In a commentary following Paris attacks, Anthony H Cordesman, the Arleigh A Burke Chair in Strategy at Center for Strategic and International Studies, notes that “Europe, the United States, and countries without large Muslim populations are not the victim of some “clash of civilizations,” and points out that “every death and casualty matters, but France, the United States and other “outside” states are only minor targets that are the spillover of a massive clash to shape the future of Islamic civilization.”
“Horrible as every pointless death from terrorism in the west is, it must be compared to violence within Islam that has killed hundreds of thousands of Muslims in recent years, halted economic life and development in several countries, and produced millions of displaced persons and refugees,” he adds.
Clearly, France is a victim of both the spillover effect of the Middle Eastern conundrum and its own home-grown terror. Any way out of the French travail must unavoidably troubleshoot both problems. While military action may contain the ISIS in Raqqa and other parts of Syria, it is societal and economic integration that would assimilate the jobless youth in Parisian suburbs, and deprive militants of oxygen to survive. Islamophobia in far right parts of the French society and politics – as reported by several media outlets — and one-size-fits-all state approach would only prolong unrest in the land, which projected the concept of liberty, equality and fraternity. In the age of the social media, France and other European countries also cannot scapegoat refugees for Europe’s continental disconnect in information sharing, even between Brussels and Paris.
With this background, a critical dimension to curbing terror everywhere would be progress towards peaceful coexistence at national, regional and international levels.

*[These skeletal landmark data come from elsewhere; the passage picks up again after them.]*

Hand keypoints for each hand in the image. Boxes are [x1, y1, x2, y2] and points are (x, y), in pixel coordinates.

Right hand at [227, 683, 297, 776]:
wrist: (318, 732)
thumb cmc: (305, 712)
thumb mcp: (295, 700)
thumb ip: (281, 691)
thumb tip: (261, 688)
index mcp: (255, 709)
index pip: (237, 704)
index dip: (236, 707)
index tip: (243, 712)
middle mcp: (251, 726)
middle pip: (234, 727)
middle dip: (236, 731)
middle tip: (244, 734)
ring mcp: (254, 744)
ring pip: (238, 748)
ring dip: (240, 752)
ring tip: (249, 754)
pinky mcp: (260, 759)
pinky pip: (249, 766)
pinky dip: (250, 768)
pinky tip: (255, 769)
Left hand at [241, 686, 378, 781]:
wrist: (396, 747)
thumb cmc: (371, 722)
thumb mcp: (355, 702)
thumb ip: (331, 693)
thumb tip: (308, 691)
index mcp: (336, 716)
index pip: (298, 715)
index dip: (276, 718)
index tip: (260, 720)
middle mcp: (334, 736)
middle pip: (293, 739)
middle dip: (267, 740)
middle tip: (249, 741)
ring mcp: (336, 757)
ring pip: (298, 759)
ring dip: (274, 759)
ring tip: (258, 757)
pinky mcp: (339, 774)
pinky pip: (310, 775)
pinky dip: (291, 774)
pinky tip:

If based on UN principles of pluralism, democratic equality and economic development, that progress would heal the wounded world. Paris attacks are also an excruciating reminder that a festering state of conflict- – group terror, civil wars, inequality, alienation, stigmatization of the “other” and state terrorism as seen in the Middle East — could spawn an unknown situation with dangers like cyber attacks, that, in turn, may even disrupt the march of civilization by shrinking civil liberties and economic opportunities. The need of the hour for the international community is to get together to address the plight of Syrian refugees as well as focus on resolving root causes of all these problems.